Stored entries:
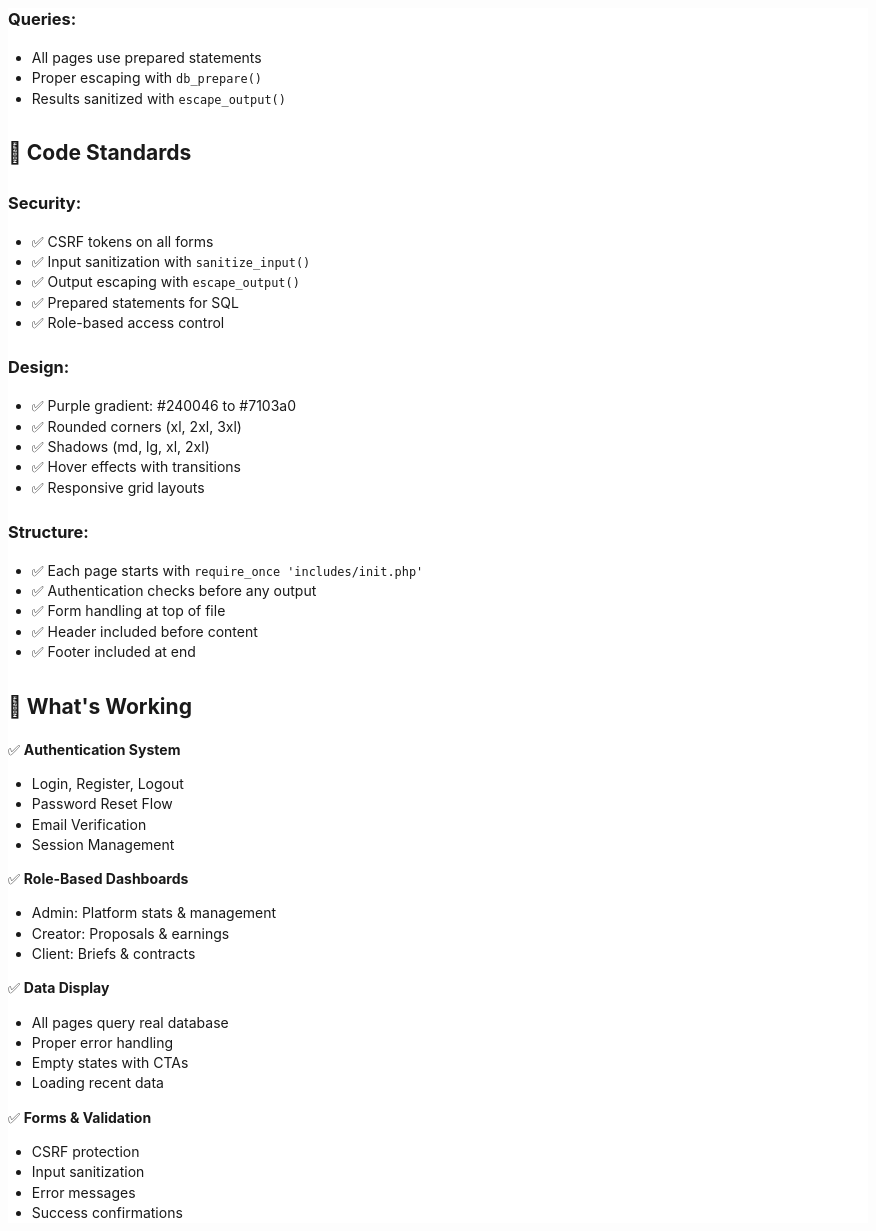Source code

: ### Queries:
- All pages use prepared statements
- Proper escaping with `db_prepare()`
- Results sanitized with `escape_output()`

## 📝 Code Standards

### Security:
- ✅ CSRF tokens on all forms
- ✅ Input sanitization with `sanitize_input()`
- ✅ Output escaping with `escape_output()`
- ✅ Prepared statements for SQL
- ✅ Role-based access control

### Design:
- ✅ Purple gradient: #240046 to #7103a0
- ✅ Rounded corners (xl, 2xl, 3xl)
- ✅ Shadows (md, lg, xl, 2xl)
- ✅ Hover effects with transitions
- ✅ Responsive grid layouts

### Structure:
- ✅ Each page starts with `require_once 'includes/init.php'`
- ✅ Authentication checks before any output
- ✅ Form handling at top of file
- ✅ Header included before content
- ✅ Footer included at end

## 🎯 What's Working

✅ **Authentication System**
- Login, Register, Logout
- Password Reset Flow
- Email Verification
- Session Management

✅ **Role-Based Dashboards**
- Admin: Platform stats & management
- Creator: Proposals & earnings
- Client: Briefs & contracts

✅ **Data Display**
- All pages query real database
- Proper error handling
- Empty states with CTAs
- Loading recent data

✅ **Forms & Validation**
- CSRF protection
- Input sanitization
- Error messages
- Success confirmations
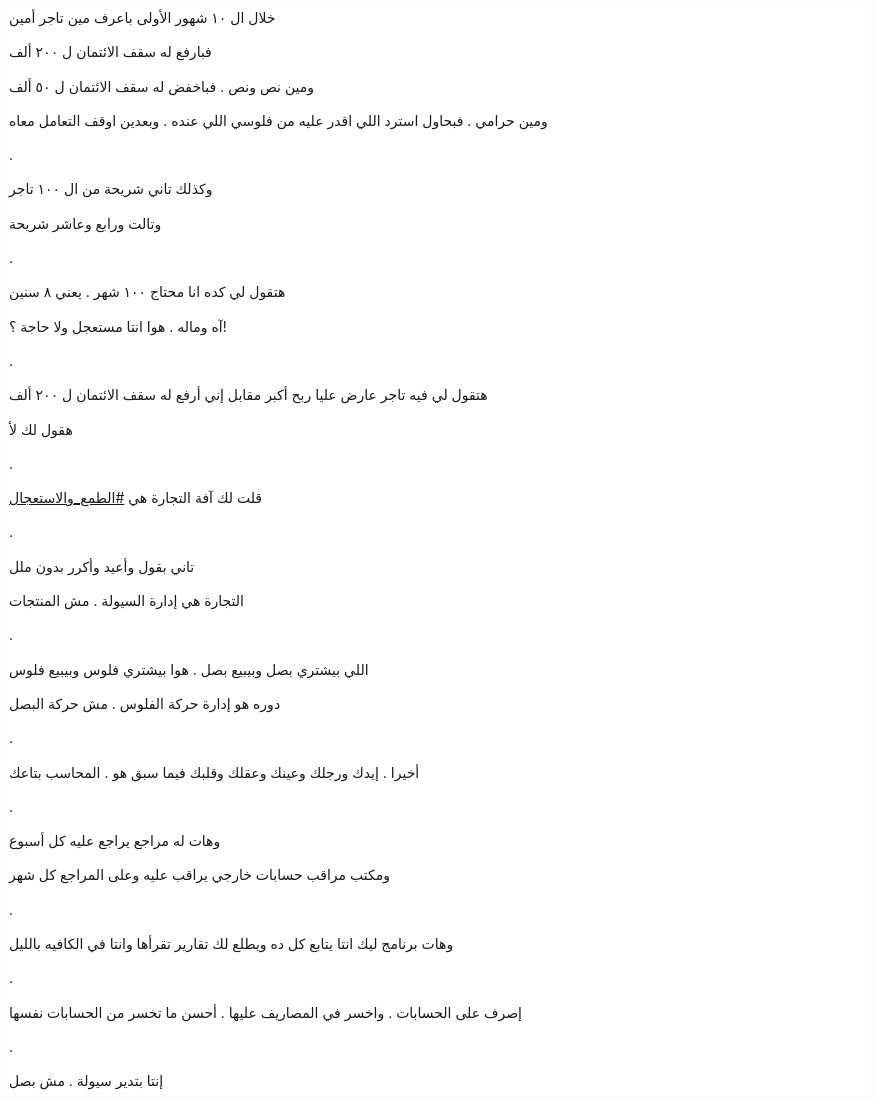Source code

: خلال ال ١٠ شهور الأولى باعرف مين تاجر أمين

فبارفع له سقف الائتمان ل ٢٠٠ ألف

ومين نص ونص . فباخفض له سقف الائتمان ل ٥٠ ألف

ومين حرامي . فبحاول استرد اللي اقدر عليه من فلوسي اللي
عنده . وبعدين اوقف التعامل معاه

.

وكذلك تاني شريحة من ال ١٠٠ تاجر

وتالت ورابع وعاشر شريحة

.

هتقول لي كده انا محتاج ١٠٠ شهر . يعني ٨ سنين

آه وماله . هوا انتا مستعجل ولا حاجة ؟!

.

هتقول لي فيه تاجر عارض عليا ربح أكبر مقابل إني أرفع له
سقف الائتمان ل ٢٠٠ ألف

هقول لك لأ

.

قلت لك آفة التجارة هي
[\#الطمع_والاستعجال](https://www.facebook.com/hashtag/%D8%A7%D9%84%D8%B7%D9%85%D8%B9_%D9%88%D8%A7%D9%84%D8%A7%D8%B3%D8%AA%D8%B9%D8%AC%D8%A7%D9%84?__eep__=6&__cft__%5b0%5d=AZWXL1bWxwBNSDqRyD18m3c2Qm3jZiE0bYlKSnttMCBQ2AkJStoZ9CSavcW7lQE962mRqAC41X9cO6RdzOpPXpUoaMnUYKwpjnRdtVeonzGsfk4YCnL7yCPAT6W2vDL9Fe2AaRfq3LnNmTT2qRX7AJUqVmgVNuneo3nelndUoDjGLQ&__tn__=*NK-R)

.

تاني بقول وأعيد وأكرر بدون ملل

التجارة هي إدارة السيولة . مش المنتجات

.

اللي بيشتري بصل وبيبيع بصل . هوا بيشتري فلوس وبيبيع
فلوس

دوره هو إدارة حركة الفلوس . مش حركة البصل

.

أخيرا . إيدك ورجلك وعينك وعقلك وقلبك فيما سبق هو .
المحاسب بتاعك

.

وهات له مراجع يراجع عليه كل أسبوع

ومكتب مراقب حسابات خارجي يراقب عليه وعلى المراجع كل
شهر

.

وهات برنامج ليك انتا يتابع كل ده ويطلع لك تقارير تقرأها
وانتا في الكافيه بالليل

.

إصرف على الحسابات . واخسر في المصاريف عليها . أحسن ما
تخسر من الحسابات نفسها

.

إنتا بتدير سيولة . مش بصل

To-do item: Please copy every line of the records above in which "ومين" appears.

Reply to the task:
ومين نص ونص . فباخفض له سقف الائتمان ل ٥٠ ألف
ومين حرامي . فبحاول استرد اللي اقدر عليه من فلوسي اللي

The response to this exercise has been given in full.